Monday, 25 February 2019

The Stone Circle by Elly Griffiths: Book Review


 Elly Griffiths’ The Stone Circle is the tenth in the series featuring forensic archaeologist Dr Ruth Galloway and DCI Harry Nelson, and the first I’ve read. It’s written in the present tense, which is unusual for a crime novel and something I struggled with for the first part of the book, though when I got used to it it wasn’t a problem. 

The plot centres on the discovery of the remains of a missing girl on an archaeological site in Norfolk — a hangover from a previous unsolved case — and on a series of notes to the investigating team in the style of a previous character who’s now dead. I found myself more than a little confused by the references to what seems to be an earlier book in the series, which is probably what you expect if you come in quite late rather than beginning with book one, but I have a lurking fear that I may have missed a few things as I wasn’t entirely sure of the ins and outs of the previous investigation. 

Griffiths also has a lot of characters and several points of view and it took me a while to keep track of who was who and why they were there, especially given that several of the relationships were extremely complicated with partners and ex-partners, sibling and half-siblings and so on. There’s a short section at the back with mini-biographies of some of the characters and I would have found that really helpful up front (preferably with a few more characters included). 

All of the cast of characters were believable too, though I found Ruth and Nelson’s on-off romance (he’s married with a new baby) a little irritating. In fairness, I suspect that’s also my problem rather than the author’s, because coming in late to the series means I’ve missed a lot of the character development and the back story.

It’s a beautifully written book — at times introspective but I liked that — and its evocation of the landscape of North Norfolk is compelling. These two were the book’s great strengths for me, and I felt transported to the bleak coastal landscape. And although it wasn’t always pacy, the suspense at the end when a baby went missing left me on the edge of my seat.

My gut reaction was that this wasn’t an easy book to read. Is that really a problem? I don’t think so at all — I like a book that rewards effort and this one certainly did. It’s so well done that I would certainly persevere with future books and go back to catch up on earlier ones in the series.

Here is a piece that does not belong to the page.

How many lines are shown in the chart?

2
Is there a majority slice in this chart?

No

Thanks to Netgalley and Quercus Books for an advance copy of this book in return for an honest review.

Friday, 15 February 2019

In the Night Wood by Dale Bailey: Book Review


I approached Dale Bailey’s gothic thriller, In the Night Wood, much as the protagonist, Charles, approaches the wood of the title — with curiosity and a little apprehension. I’m not normally a reader of gothic fiction but the book appealed and I was ready to take a punt so, like Charles, I stepped off my usual path. 

Unlike Charles I didn’t get lost, and nor was I disappointed. Charles is an American academic with an uncomfortable professional past, a tragic personal life and a guilty secret. He’s also obsessed with a peculiar literary piece from the past, a strange gothic fantasy, and his wife Erin happens to be the last surviving descendant of the author, Caedmon Hollow. When Erin inherits Hollow’s fantastical house and forbidding secret wood, it seems the perfect place to escape the loss of their daughter and the difficulties in their marriage. But of course it isn’t. 

It’s a beautifully-written book, with the descriptions of the tortured wood startling in their intensity. I enjoyed and believed in the characterisation, especially of Charles and Erin, though I couldn’t pretend to like either of them. I could feel for them, though, as they drift apart, tortured by guilt, he driven by his obsession with Caedmon Hollow and she increasingly dependent upon drink and opiates to get through the day. 

In places it slows down, but as they become draw into the strange complications of a past and a present life, the pace picks up as the race is on to save a child’s life and prevent history repeating itself yet again as tragedy. And because it’s gothic, and because it’s a fantasy, and because in places it’s totally weird, it kept me guessing to the very end. That’s a weakness as well as a strength because although the main part of the plot was concluded, I was left without an answer to what felt, to me, like the central theme in the book — Charles and Erin’s relationship. 

Early on the book is heavy with the phrase “once upon a time” and the emphasis on life as a story. But once upon a time implies an ending that tells us, at the very least, whether or not they lived happily ever after. This genre, of course, doesn’t require that, and Dale Bailey acknowledges it in so many words (“maybe if there weren’t really any happily ever afters to our once upon a times…”). But nevertheless I felt that the story was left incomplete. 

That apart, it was a fascinating, if dark, read and I thoroughly enjoyed it. 

Thanks to HarperCollins and Netgalley for an advance copy of In The Night Wood in return for an honest review.